Dataset items:
******

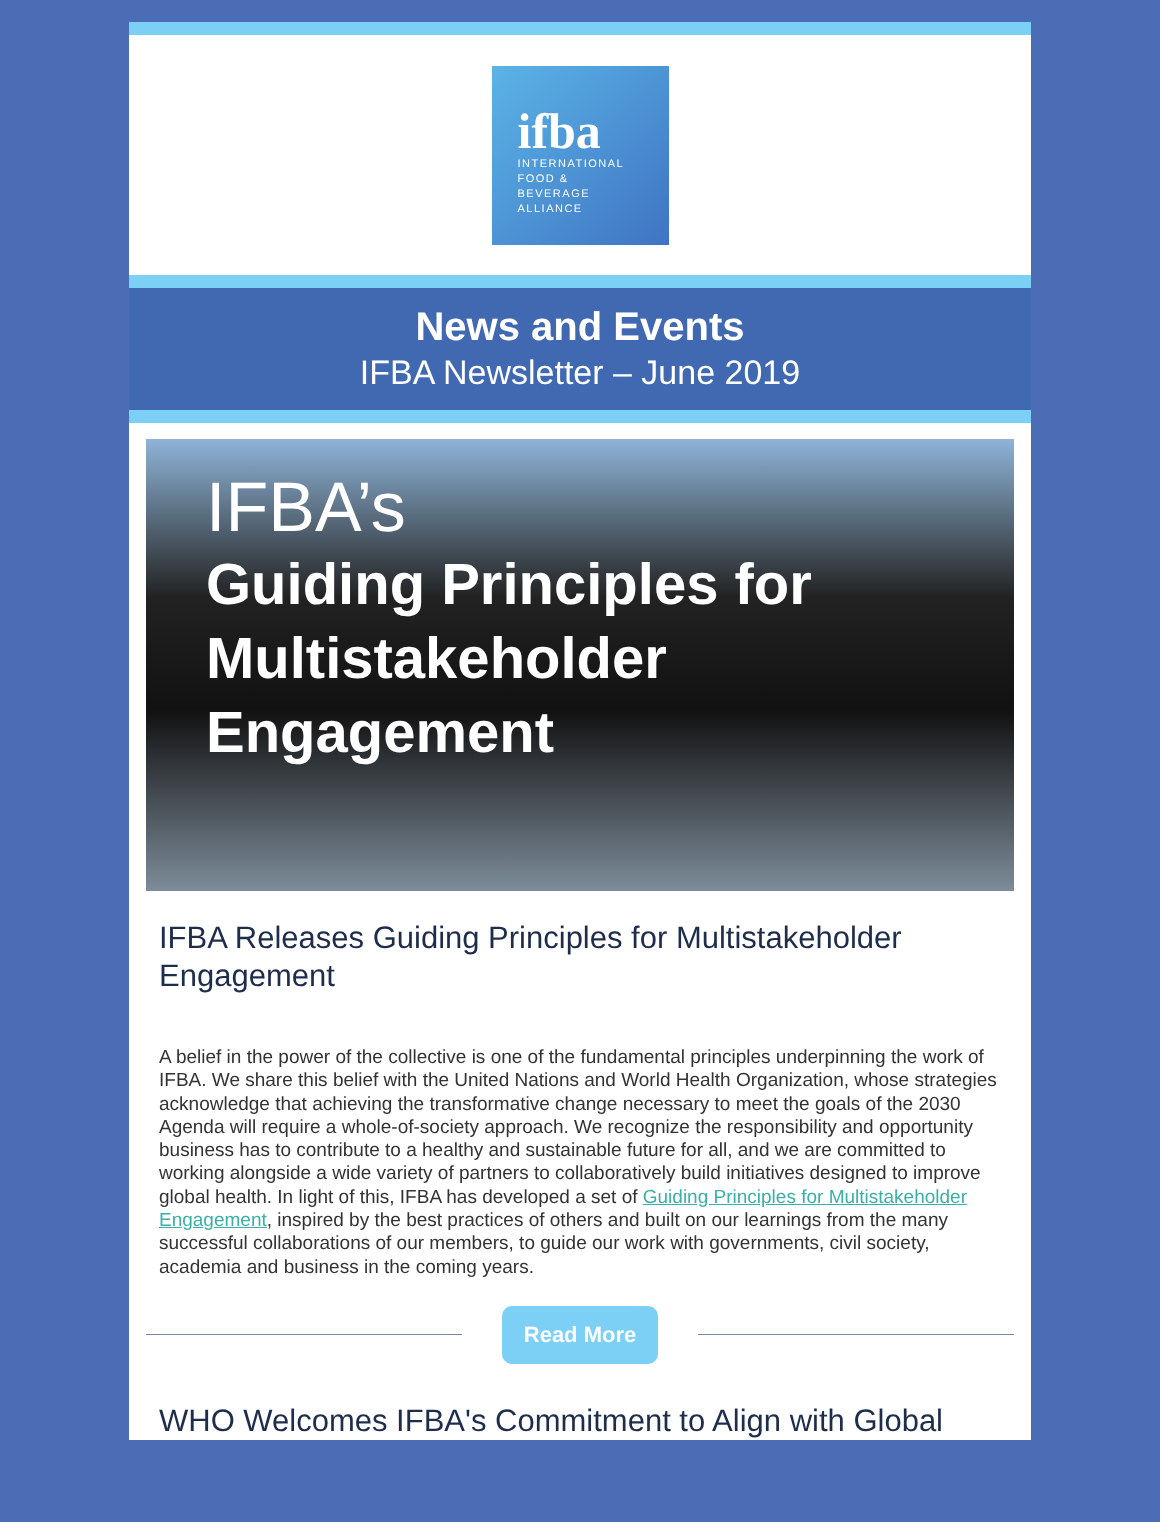ifba
INTERNATIONAL
FOOD & BEVERAGE
ALLIANCE
News and Events
IFBA Newsletter – June 2019
IFBA’s
Guiding Principles for Multistakeholder Engagement
IFBA Releases Guiding Principles for Multistakeholder Engagement
A belief in the power of the collective is one of the fundamental principles underpinning the work of IFBA. We share this belief with the United Nations and World Health Organization, whose strategies acknowledge that achieving the transformative change necessary to meet the goals of the 2030 Agenda will require a whole-of-society approach. We recognize the responsibility and opportunity business has to contribute to a healthy and sustainable future for all, and we are committed to working alongside a wide variety of partners to collaboratively build initiatives designed to improve global health. In light of this, IFBA has developed a set of Guiding Principles for Multistakeholder Engagement, inspired by the best practices of others and built on our learnings from the many successful collaborations of our members, to guide our work with governments, civil society, academia and business in the coming years.
Read More
WHO Welcomes IFBA's Commitment to Align with Global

******

- Directions -
Set down the records again verbatim, with no pictures.

- Finished task -
ifba
INTERNATIONAL
FOOD & BEVERAGE
ALLIANCE
News and Events
IFBA Newsletter – June 2019
IFBA’s
Guiding Principles for Multistakeholder Engagement
IFBA Releases Guiding Principles for Multistakeholder Engagement
A belief in the power of the collective is one of the fundamental principles underpinning the work of IFBA. We share this belief with the United Nations and World Health Organization, whose strategies acknowledge that achieving the transformative change necessary to meet the goals of the 2030 Agenda will require a whole-of-society approach. We recognize the responsibility and opportunity business has to contribute to a healthy and sustainable future for all, and we are committed to working alongside a wide variety of partners to collaboratively build initiatives designed to improve global health. In light of this, IFBA has developed a set of Guiding Principles for Multistakeholder Engagement, inspired by the best practices of others and built on our learnings from the many successful collaborations of our members, to guide our work with governments, civil society, academia and business in the coming years.
Read More
WHO Welcomes IFBA's Commitment to Align with Global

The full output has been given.